(Given data)
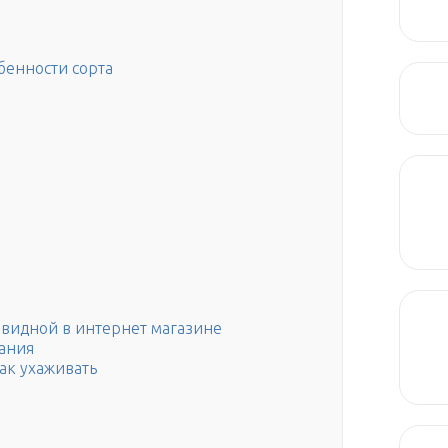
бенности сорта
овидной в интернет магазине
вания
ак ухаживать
* * *
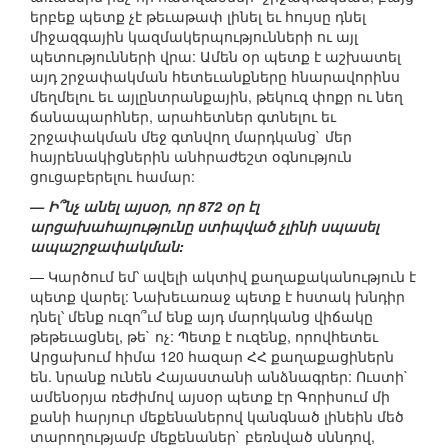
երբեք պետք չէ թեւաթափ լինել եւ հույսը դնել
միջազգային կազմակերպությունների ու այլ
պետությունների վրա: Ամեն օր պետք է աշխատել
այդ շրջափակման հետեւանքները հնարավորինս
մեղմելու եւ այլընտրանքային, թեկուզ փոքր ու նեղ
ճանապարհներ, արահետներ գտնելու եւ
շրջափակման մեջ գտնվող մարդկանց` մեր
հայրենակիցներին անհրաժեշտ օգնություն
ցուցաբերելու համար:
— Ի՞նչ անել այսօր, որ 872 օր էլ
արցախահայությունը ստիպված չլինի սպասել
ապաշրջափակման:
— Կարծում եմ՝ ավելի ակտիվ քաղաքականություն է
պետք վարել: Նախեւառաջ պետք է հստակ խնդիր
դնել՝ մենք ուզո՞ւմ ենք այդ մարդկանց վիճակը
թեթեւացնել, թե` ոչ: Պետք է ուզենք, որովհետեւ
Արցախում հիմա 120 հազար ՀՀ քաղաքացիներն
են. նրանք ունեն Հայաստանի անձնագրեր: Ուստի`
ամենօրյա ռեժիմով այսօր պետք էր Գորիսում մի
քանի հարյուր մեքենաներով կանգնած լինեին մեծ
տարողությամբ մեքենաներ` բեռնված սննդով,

(Problem to solve) Reproduce word for word the data from the line with "бенности сорта" to the line with "ак ухаживать", including both of those lines.

(Your response)
бенности сорта
овидной в интернет магазине
вания
ак ухаживать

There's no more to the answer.